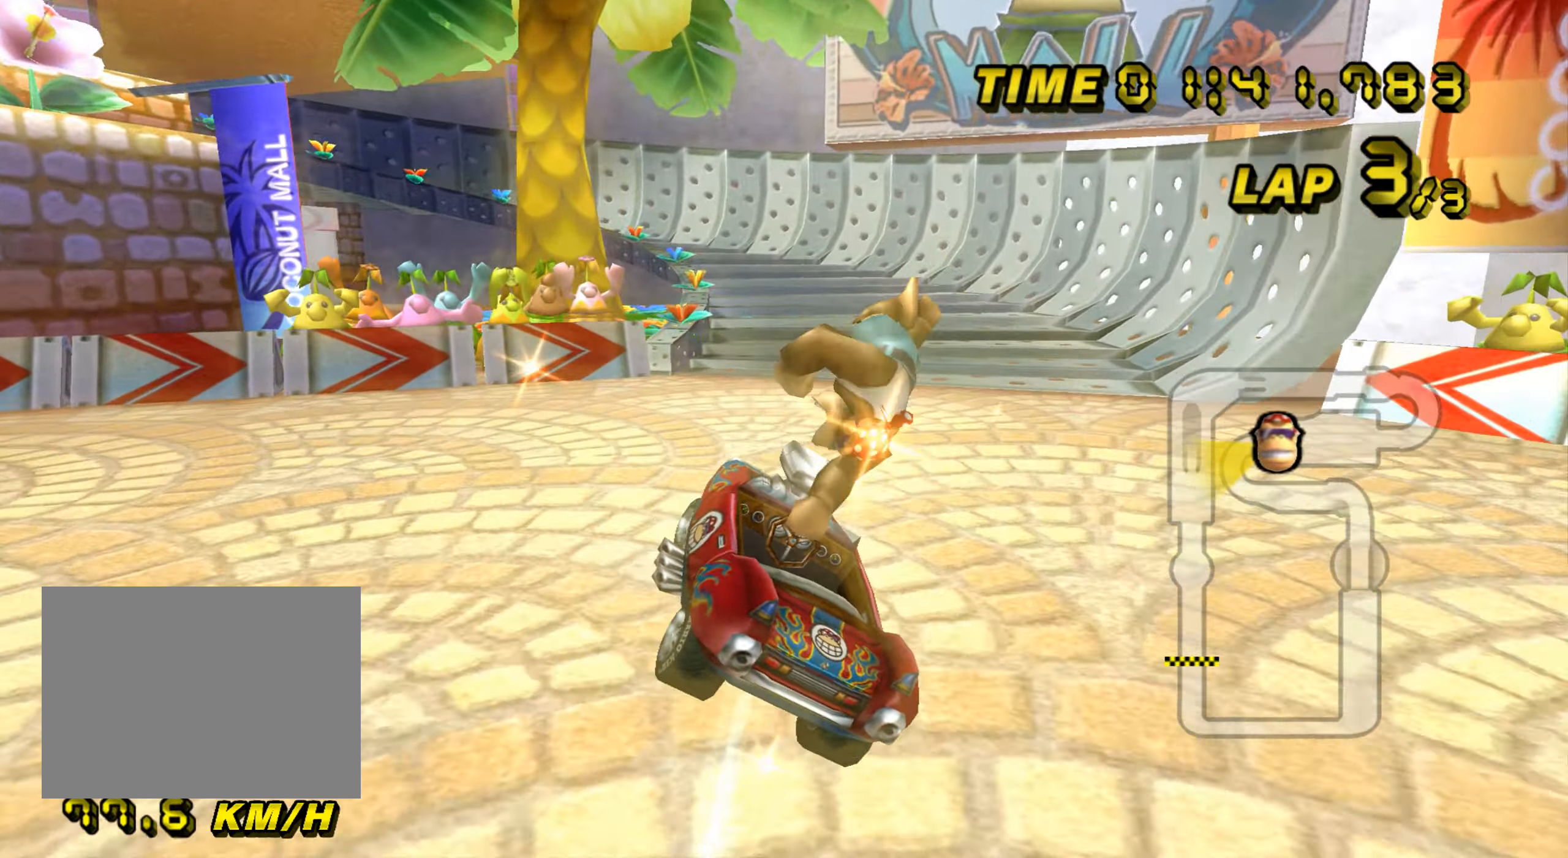
{"buttons": ["A", "R1"], "left_stick": "left", "events": [[34, "R1", "down"], [184, "left_stick", "left"]]}
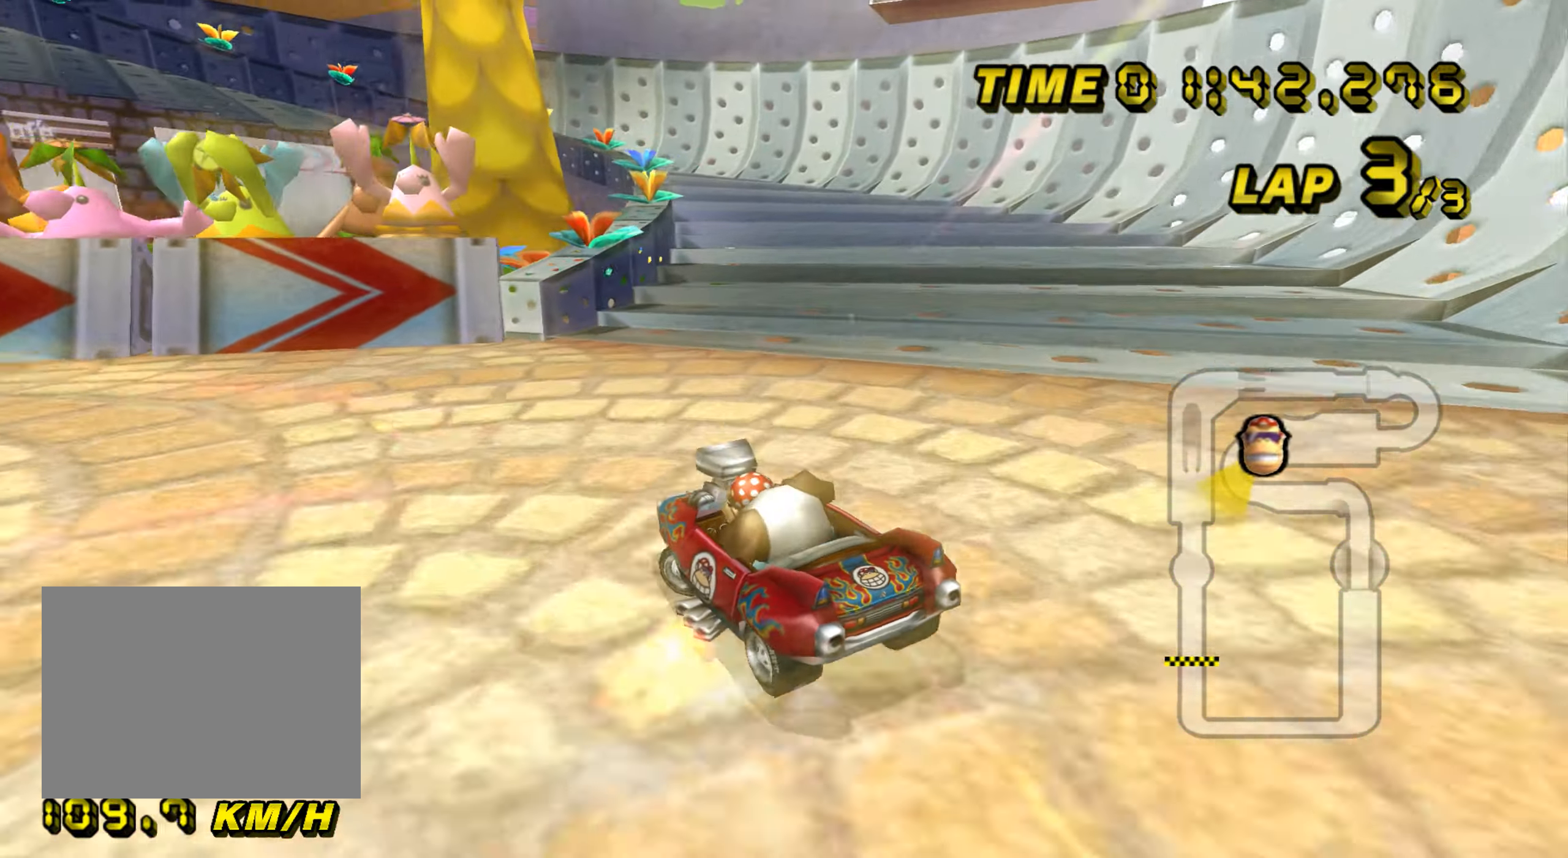
{"buttons": ["A", "R1"], "left_stick": "center", "events": [[150, "left_stick", "center"], [250, "left_stick", "right"], [317, "left_stick", "up-right"], [484, "left_stick", "center"]]}
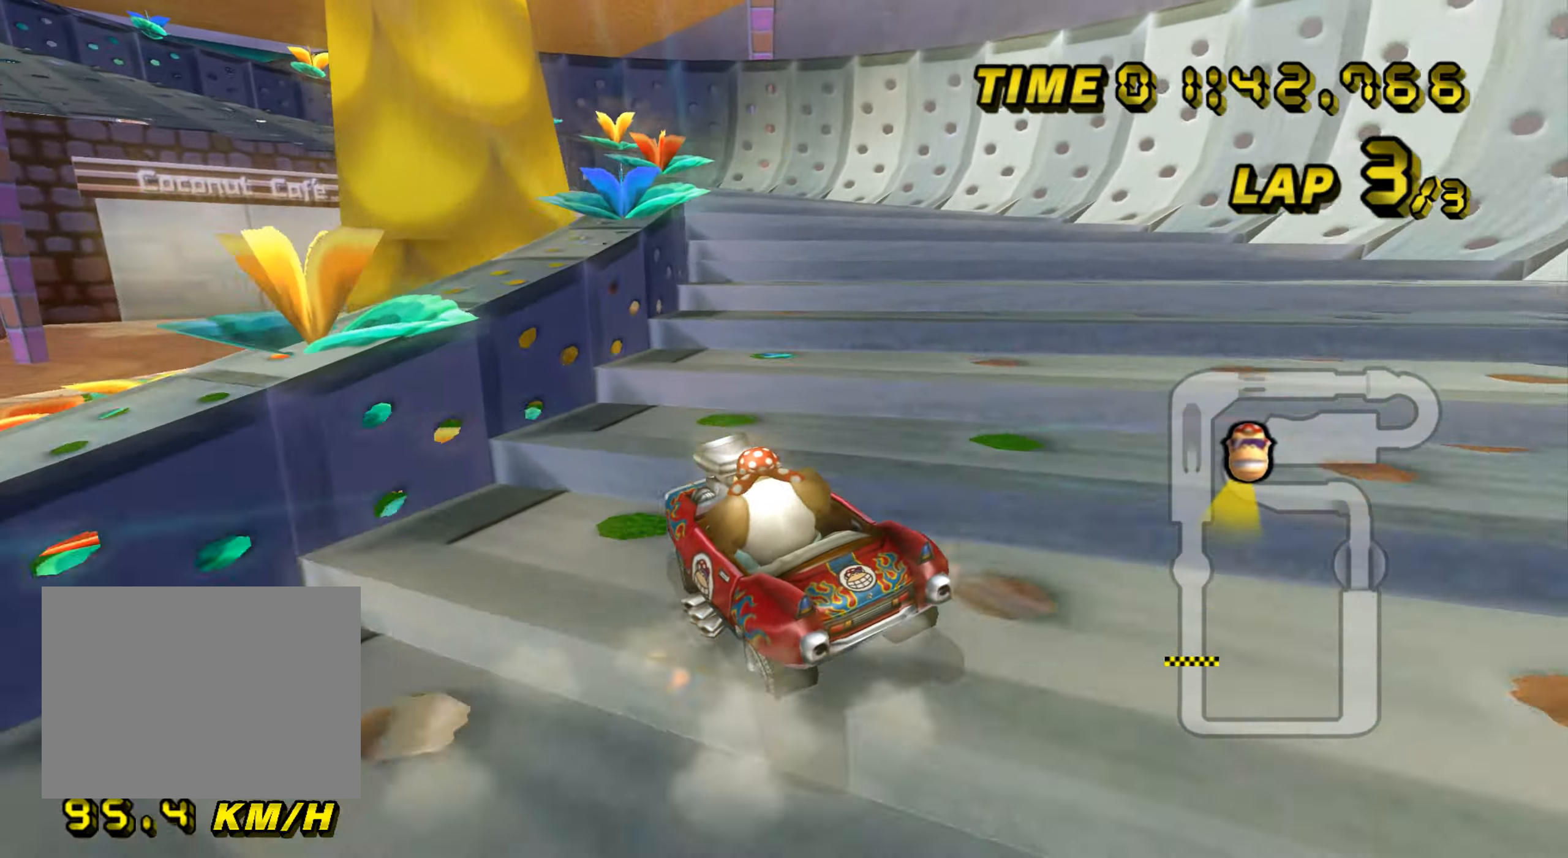
{"buttons": ["A", "R1"], "left_stick": "left", "events": [[16, "left_stick", "left"]]}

■ ■ ■ ■

### What you are asked to do
After removing the pictures, transcribe the listing above exactly.

### Output for this exercise
{"buttons": ["A", "R1"], "left_stick": "left", "events": [[34, "R1", "down"], [184, "left_stick", "left"]]}
{"buttons": ["A", "R1"], "left_stick": "center", "events": [[150, "left_stick", "center"], [250, "left_stick", "right"], [317, "left_stick", "up-right"], [484, "left_stick", "center"]]}
{"buttons": ["A", "R1"], "left_stick": "left", "events": [[16, "left_stick", "left"]]}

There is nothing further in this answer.